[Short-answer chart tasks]
============
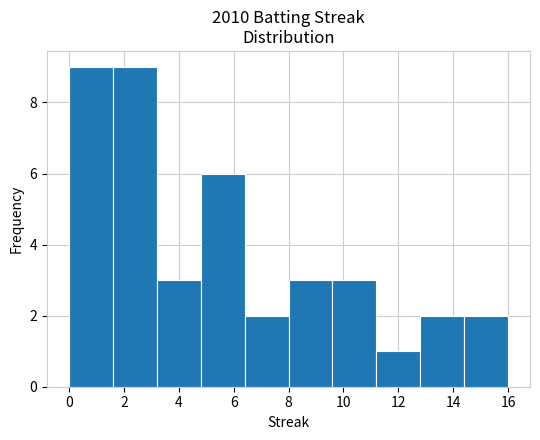

How tall is the bar that spans 12.8 to 14.4 on the x-axis? The values are not printed on the chart, so give them approximately, as read against the axis.

2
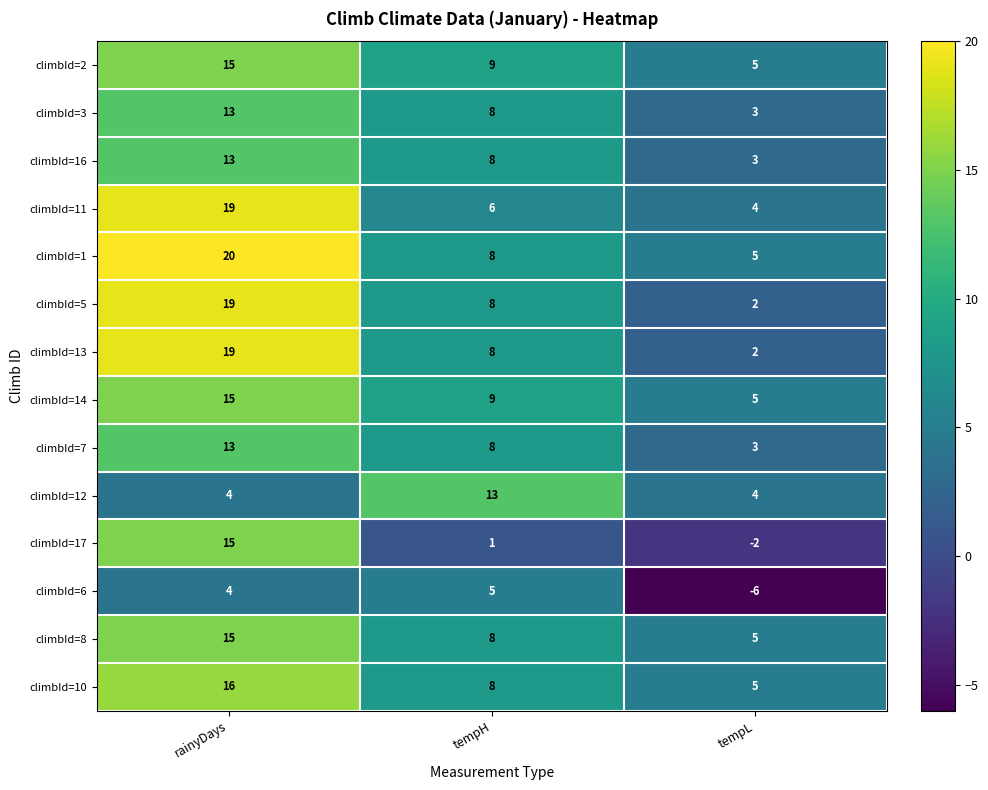

What is the difference between the second highest and minimum values in the climbId=2 series?

4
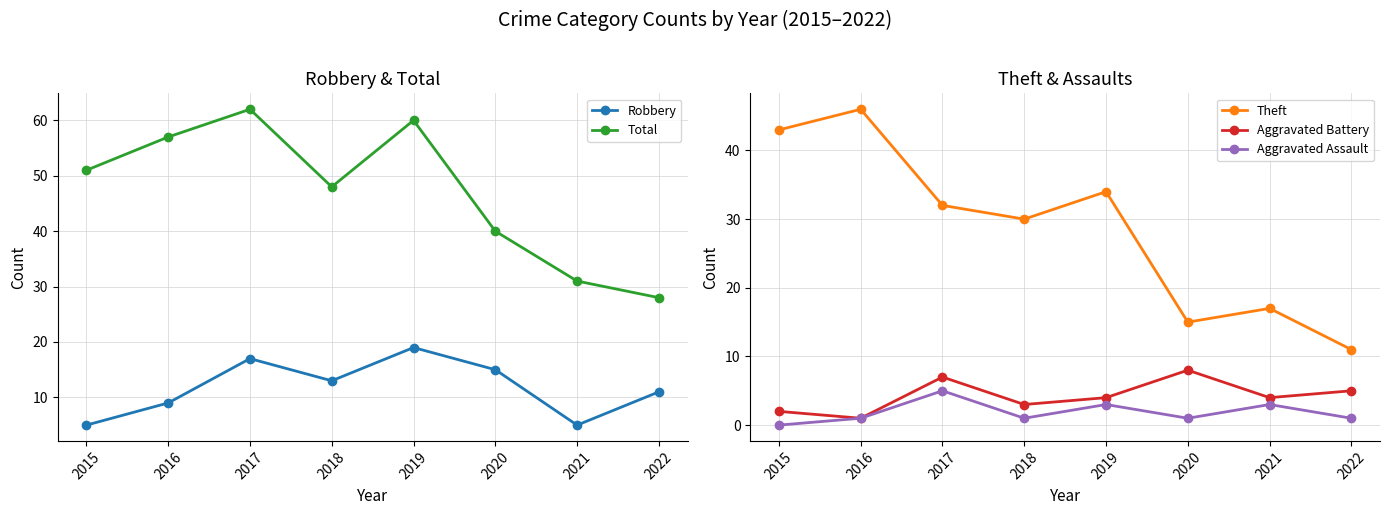

True or false: Total has a value of 35 at 2019.

False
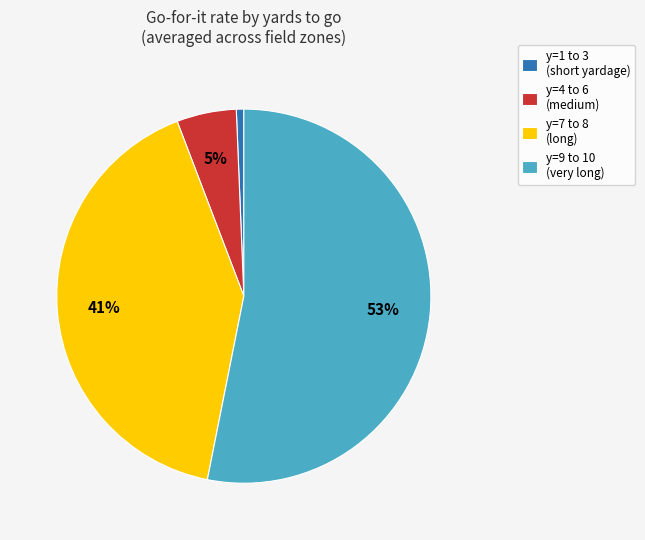

What is the ratio of the value at y=7 to 8 (long) to the value at y=9 to 10 (very long)?

0.8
============
BRIEF. Extract every line of text in the listing above word for word, and leave out the pictures.

RESULT.
How tall is the bar that spans 12.8 to 14.4 on the x-axis? The values are not printed on the chart, so give them approximately, as read against the axis.

2

What is the difference between the second highest and minimum values in the climbId=2 series?

4

True or false: Total has a value of 35 at 2019.

False

What is the ratio of the value at y=7 to 8 (long) to the value at y=9 to 10 (very long)?

0.8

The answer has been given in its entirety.